Inferring Gender from the Content of Tweets: A Region Specific Example
Keywords:social media, twitter, gender, demography
There is growing interest in using social networking sites such as Twitter to gather real-time data on the reactions and opinions of a region's population, including locations in the developing world where social media has played an important role in recent events, such as the 2011 Arab Spring. However, many interesting and important opinions and reactions may differ significantly within a given region depending on the demographics of the subpopulation, including such categories as gender and ethnicity. Unfortunately, the demographic characteristics of social media users are often unknown because such categories are not always captured in user metadata.
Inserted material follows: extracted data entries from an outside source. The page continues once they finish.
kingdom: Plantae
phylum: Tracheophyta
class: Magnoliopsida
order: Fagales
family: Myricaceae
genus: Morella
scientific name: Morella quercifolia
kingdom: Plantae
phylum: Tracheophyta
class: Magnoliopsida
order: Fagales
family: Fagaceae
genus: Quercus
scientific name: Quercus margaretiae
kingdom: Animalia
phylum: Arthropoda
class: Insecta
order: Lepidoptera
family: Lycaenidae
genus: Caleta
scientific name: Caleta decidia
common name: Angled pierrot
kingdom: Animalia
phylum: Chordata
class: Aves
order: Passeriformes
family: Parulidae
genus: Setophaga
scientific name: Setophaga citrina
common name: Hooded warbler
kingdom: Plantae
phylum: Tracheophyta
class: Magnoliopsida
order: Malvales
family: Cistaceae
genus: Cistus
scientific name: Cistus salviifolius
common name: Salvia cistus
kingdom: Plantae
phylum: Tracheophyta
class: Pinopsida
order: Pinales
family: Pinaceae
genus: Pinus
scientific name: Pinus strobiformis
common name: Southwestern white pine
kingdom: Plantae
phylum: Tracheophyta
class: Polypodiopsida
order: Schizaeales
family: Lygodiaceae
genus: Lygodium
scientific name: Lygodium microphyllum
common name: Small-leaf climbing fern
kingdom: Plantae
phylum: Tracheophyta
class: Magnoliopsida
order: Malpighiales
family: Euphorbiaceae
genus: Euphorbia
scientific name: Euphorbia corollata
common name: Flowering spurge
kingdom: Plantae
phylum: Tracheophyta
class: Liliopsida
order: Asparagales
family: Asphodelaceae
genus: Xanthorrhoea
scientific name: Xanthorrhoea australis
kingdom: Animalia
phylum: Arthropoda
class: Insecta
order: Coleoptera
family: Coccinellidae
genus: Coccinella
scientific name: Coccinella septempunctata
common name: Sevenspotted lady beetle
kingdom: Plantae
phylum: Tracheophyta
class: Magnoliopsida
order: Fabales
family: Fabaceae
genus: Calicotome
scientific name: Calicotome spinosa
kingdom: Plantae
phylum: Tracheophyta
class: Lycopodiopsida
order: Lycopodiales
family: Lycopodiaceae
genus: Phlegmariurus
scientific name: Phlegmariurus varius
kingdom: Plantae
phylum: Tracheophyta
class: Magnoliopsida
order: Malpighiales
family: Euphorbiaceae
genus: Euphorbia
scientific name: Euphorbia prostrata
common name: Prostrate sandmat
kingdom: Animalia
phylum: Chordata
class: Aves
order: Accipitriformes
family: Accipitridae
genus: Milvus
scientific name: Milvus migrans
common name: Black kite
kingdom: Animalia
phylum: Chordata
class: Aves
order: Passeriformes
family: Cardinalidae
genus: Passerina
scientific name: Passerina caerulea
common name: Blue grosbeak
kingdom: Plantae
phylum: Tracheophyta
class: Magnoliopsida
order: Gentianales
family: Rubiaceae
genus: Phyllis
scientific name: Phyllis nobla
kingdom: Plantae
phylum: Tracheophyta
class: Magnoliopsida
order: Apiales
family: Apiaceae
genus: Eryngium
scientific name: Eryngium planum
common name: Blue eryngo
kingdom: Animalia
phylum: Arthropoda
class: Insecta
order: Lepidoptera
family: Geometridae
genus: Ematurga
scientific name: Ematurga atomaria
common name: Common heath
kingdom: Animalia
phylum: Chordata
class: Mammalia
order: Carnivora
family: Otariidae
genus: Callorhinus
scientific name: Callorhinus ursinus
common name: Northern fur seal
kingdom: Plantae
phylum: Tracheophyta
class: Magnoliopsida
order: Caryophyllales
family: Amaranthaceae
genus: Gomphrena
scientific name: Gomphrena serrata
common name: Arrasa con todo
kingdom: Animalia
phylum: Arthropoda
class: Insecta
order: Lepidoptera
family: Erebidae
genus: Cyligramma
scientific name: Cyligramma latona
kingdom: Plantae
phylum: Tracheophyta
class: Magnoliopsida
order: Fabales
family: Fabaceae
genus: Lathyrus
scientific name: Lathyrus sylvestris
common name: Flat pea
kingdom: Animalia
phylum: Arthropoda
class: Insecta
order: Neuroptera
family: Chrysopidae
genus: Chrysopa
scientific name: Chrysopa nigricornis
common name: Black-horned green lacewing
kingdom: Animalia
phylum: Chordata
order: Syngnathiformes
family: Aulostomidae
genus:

Twitter, for example, does not capture a user’s gender in their profile, and inferring gender from first names is difficult since Twitter users are not required to give their real names. There is thus a need for automated methods that can infer such hidden attributes of users from other data sources. In this paper we describe a method to infer the gender of Twitter users from only the content of their tweets. Looking at Twitter users from the West African nation of Nigeria, we applied supervised machine learning using features derived from the content of user tweets to train a classifier. Using unigram features alone, we obtained an accuracy of 80% for predicting gender, suggesting that content alone can be a good predictor of gender. An analysis of the highest weighted features shows some interesting distinctions between men and women both topically and emotionally. We argue that approaches such as the one described here can give us a clearer picture of who is utilizing social media when certain user attributes are unreliable or not available.